• _Exercise prompt_
Quote, word for word, the lines of the entries below, starting with the line that contains "0.83 V. The photo from the round follows." and going on through the line that contains "Reading: 16 mV", both of those lines included.

───── Material for this exercise

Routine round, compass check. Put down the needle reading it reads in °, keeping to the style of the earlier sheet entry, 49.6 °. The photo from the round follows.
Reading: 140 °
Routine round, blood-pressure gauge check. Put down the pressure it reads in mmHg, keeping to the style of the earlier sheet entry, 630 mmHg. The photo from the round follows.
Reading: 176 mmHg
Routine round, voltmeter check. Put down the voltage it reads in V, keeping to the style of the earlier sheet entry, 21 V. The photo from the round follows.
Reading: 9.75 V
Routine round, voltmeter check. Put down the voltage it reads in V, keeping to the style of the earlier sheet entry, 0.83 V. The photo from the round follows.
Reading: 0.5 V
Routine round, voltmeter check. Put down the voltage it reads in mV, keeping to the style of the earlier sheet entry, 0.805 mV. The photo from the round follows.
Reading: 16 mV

──────────
───── Material for this exercise

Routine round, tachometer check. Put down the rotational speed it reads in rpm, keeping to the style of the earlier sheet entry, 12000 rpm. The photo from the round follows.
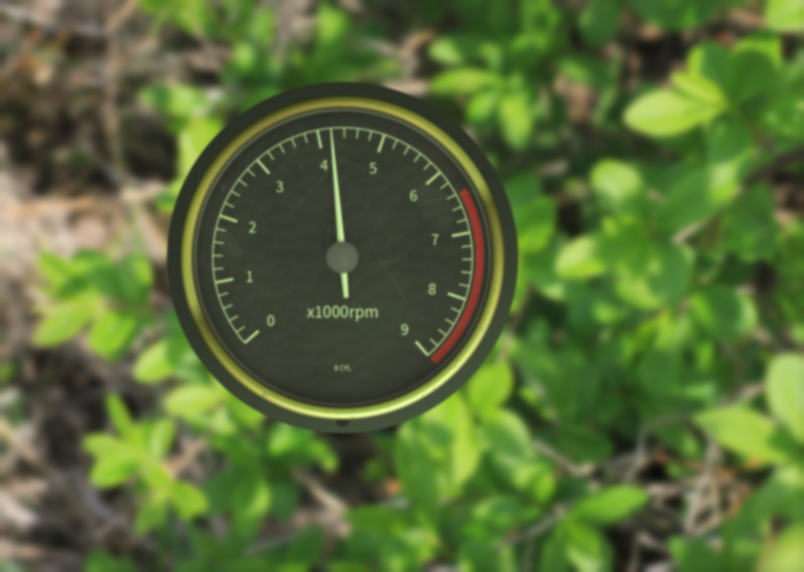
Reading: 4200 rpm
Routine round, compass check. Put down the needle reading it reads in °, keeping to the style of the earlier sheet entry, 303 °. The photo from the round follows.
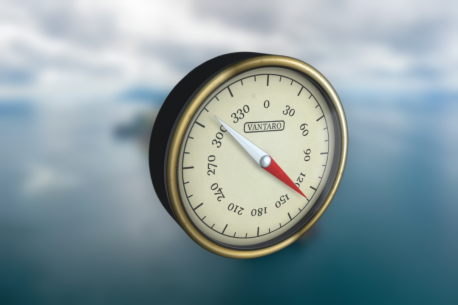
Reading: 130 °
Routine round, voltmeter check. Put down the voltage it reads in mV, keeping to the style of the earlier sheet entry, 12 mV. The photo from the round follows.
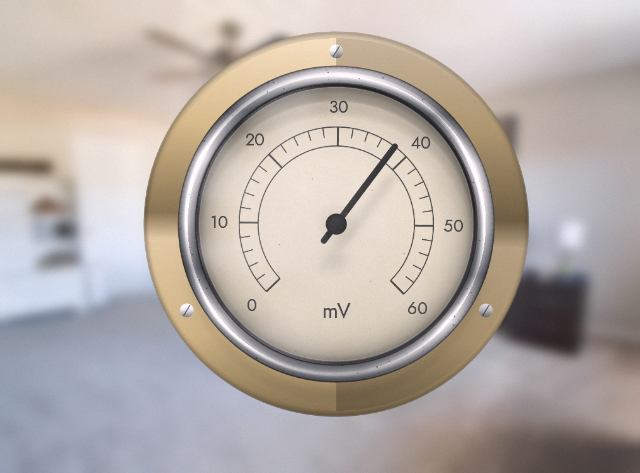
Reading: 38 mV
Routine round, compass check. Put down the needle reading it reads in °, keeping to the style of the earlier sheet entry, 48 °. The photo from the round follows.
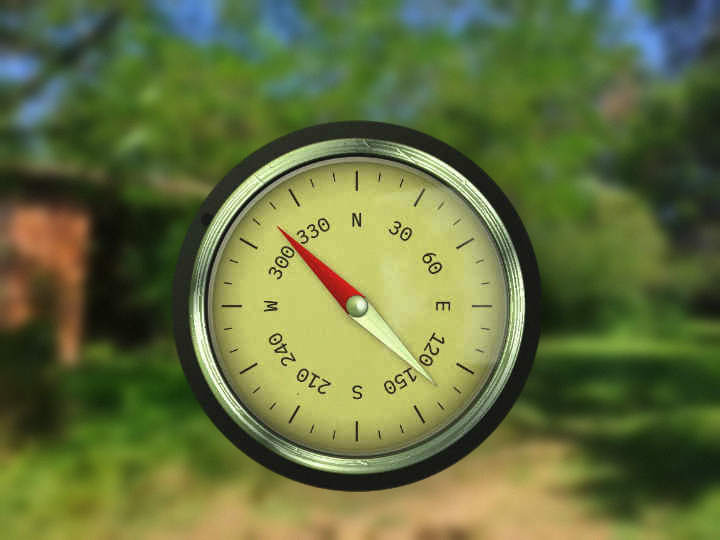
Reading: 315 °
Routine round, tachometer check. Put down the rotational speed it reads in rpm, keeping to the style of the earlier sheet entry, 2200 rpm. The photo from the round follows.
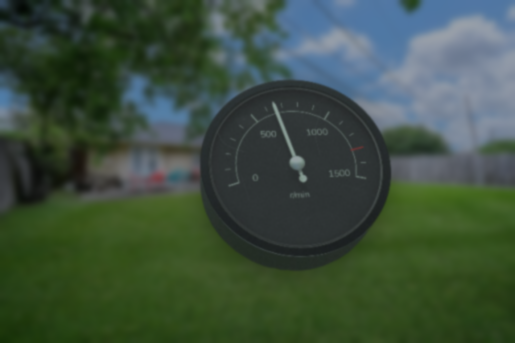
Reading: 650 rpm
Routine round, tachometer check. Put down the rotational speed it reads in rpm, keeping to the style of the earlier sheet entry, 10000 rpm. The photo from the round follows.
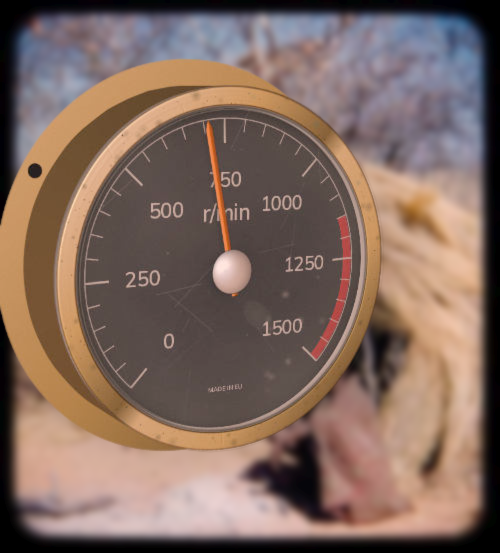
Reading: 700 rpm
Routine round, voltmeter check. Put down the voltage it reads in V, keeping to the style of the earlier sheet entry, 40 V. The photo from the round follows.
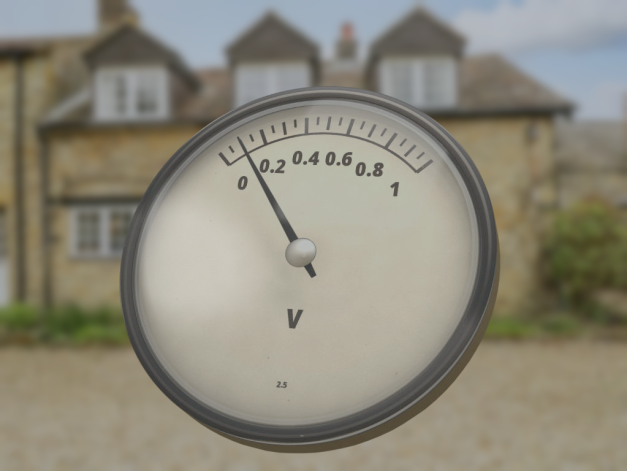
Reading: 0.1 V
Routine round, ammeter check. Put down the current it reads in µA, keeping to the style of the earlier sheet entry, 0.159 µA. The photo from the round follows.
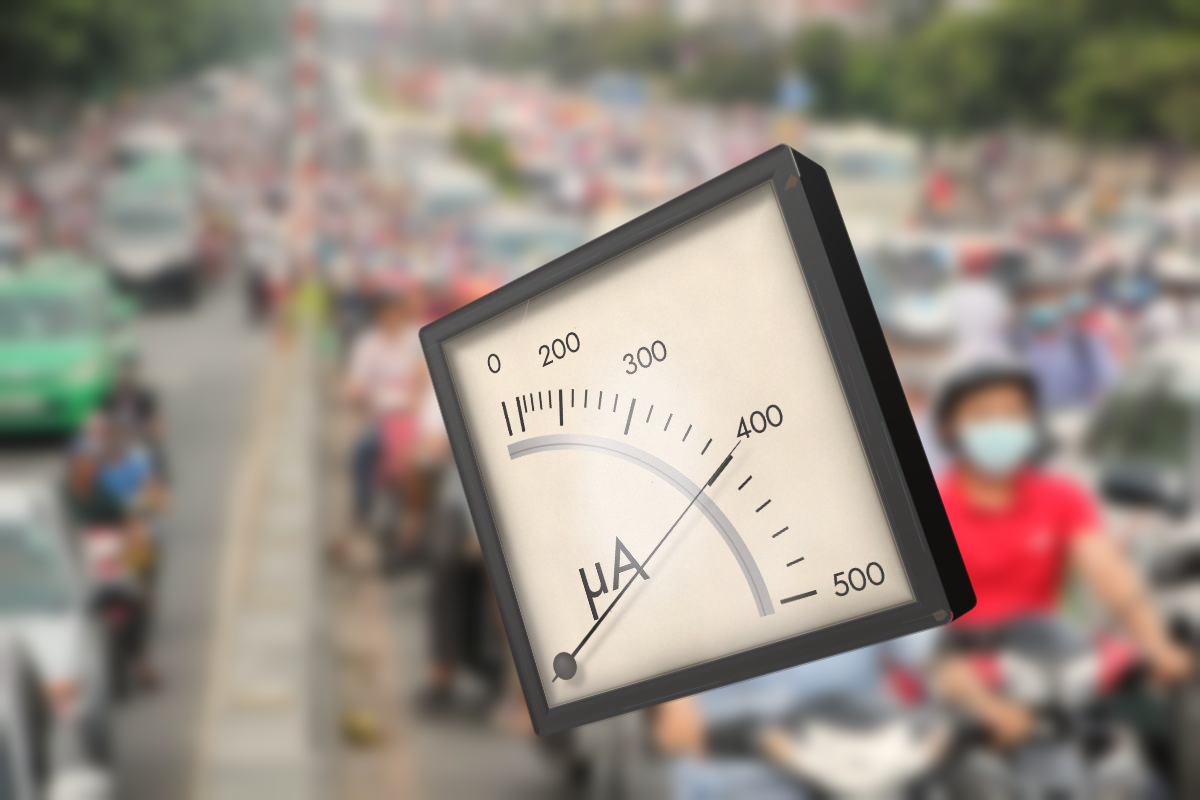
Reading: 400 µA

──────────
───── Material for this exercise

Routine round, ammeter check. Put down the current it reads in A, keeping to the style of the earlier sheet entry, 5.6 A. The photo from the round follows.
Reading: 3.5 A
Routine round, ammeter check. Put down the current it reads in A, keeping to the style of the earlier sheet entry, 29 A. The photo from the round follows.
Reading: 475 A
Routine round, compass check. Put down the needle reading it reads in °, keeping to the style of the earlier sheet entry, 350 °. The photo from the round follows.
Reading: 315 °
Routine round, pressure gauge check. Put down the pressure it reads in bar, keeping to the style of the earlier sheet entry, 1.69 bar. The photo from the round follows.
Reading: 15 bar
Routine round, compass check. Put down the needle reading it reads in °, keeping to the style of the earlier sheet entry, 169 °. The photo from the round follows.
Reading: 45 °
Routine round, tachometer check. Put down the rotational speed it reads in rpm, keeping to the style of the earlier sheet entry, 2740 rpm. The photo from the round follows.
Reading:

──────────

• _Solution for this problem_
Routine round, voltmeter check. Put down the voltage it reads in V, keeping to the style of the earlier sheet entry, 0.83 V. The photo from the round follows.
Reading: 0.5 V
Routine round, voltmeter check. Put down the voltage it reads in mV, keeping to the style of the earlier sheet entry, 0.805 mV. The photo from the round follows.
Reading: 16 mV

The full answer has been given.